Wednesday 16 December 2020

The Shipping News, by Annie Proulx

Met by Zoom, 3rd December 2020. Apologies from Steve.

This is the 2nd novel of Annie Proulx who published her first in her 50s. Since then she has published a number of novels and also short stories – Brokeback Mountain being a well-known one of the latter.  She is inspired by landscapes and the way in which geography/topography fashions people and language. She has a house on Newfoundland and spends part of the year there – presumably the summer part!

There was general agreement that this was an interesting, very well written, very unusual book, full of well-drawn characters, evocative descriptions of Newfoundland lifestyle, landscape, seascape, weather, the Gammy Bird newspaper, and food.  

Examples include:
Rock ledges like black metal straps held the sea to the land.

The Heavy Weather was a log room with a filthy linoleum floor and the smell of a backed-up toilet, vomit, stale smoke and liquor.

…the children rushed at Quoyle, gripping him as a falling man clutches at a window ledge, as a stream of electric particles arcs a gap and completes a circuit. The fog against the window like milk, dense as cotton waste, carried a coldness that ate into ones bones

…a yellow day on Monday – the sky cast was an ugly yellow like a jar of piss.

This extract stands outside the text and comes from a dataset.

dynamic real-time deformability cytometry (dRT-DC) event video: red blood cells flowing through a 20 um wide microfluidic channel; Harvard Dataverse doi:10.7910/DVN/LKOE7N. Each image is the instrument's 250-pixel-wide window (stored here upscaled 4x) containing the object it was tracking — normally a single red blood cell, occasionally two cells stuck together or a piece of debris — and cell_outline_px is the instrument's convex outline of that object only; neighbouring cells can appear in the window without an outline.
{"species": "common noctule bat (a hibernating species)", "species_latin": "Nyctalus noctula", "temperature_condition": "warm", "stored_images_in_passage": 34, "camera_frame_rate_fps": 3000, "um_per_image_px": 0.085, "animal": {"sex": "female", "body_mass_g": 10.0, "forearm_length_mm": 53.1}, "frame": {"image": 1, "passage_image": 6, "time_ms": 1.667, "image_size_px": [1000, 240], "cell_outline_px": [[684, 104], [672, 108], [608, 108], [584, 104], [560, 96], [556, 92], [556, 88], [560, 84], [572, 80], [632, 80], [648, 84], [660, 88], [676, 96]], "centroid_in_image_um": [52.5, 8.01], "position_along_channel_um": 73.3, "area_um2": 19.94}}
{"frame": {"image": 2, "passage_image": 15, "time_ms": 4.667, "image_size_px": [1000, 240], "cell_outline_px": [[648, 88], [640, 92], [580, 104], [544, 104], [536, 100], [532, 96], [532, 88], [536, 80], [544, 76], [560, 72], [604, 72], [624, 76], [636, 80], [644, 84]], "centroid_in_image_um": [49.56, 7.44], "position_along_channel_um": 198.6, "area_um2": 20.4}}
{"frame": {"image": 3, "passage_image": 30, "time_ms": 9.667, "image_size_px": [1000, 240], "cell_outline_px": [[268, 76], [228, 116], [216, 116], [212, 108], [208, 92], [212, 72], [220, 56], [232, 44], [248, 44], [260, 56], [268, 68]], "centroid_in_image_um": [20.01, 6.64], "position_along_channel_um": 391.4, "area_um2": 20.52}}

An amazing beginning with the description of Quoyle’s tormented childhood, body and life:
And brother Dick, the father’s favourite, pretended to throw up when Quoyle came into the room, hissed Lardass, Snotface, Ugly Pig, Warthog, Stupid, Stinkbomb, Fart-tub, Greasebag… pummelled and kicked until Quoyle curled, hands over head, snivelling, on the linoleum. All stemmed from Quoyle’s chief failure, a failure of normal appearance.

The reader has to catch the rhythm of the writing – many short sentences lacking verbs or other grammatical normalities as well as all the local vocabulary, and cadences which well conveyed the quirky speech patterns of the locals: Leave me take that saw boy.

The isolated communities are buffeted by nature and change which inevitably leads to decay of local industry and migration of the population in search of employment and a better life. And all the details of boats and boat-building which, while they may be lost on non-boat-people. add detail and believability to description of activities which have always been central to the lives of ‘Newfies’, but which are now in terminal decline.

The place names: Lost all Hope, Bad Fortune, Never Once, No Name; and the names of many of the characters: Partridge, Pretty, Nutbeem, Tert Card, Alvin Yark, and Benny Fudge whose face seemed made of leftover flesh squeezed roughly together. Another character had a face like cottage cheese clawed with a fork.

There is quite a shocking amount of abuse vying for space in the Gammy Bird, but the story also has instances of wry and self-deprecating humour from Quoyle. And in many ways this is a story of both obsessive destructive love and and a slowly developing life-affirming love that is without pain or misery.  The affection between Quoyle and Wavey is very beautifully and touchingly described, with an occasional small glance or touch building slowly.  Also Quoyle’s unreserved love for his children, and the activities and interruptions of the children all rang true, as well as the traumas, fears and misunderstandings which can be part of many young lives.

It was agreed that Proulx had undertaken a lot of research to write this book, with detailed interviewing of many local people, so that many of her stories seemed to ring true, or to at least have a ring of truth to them.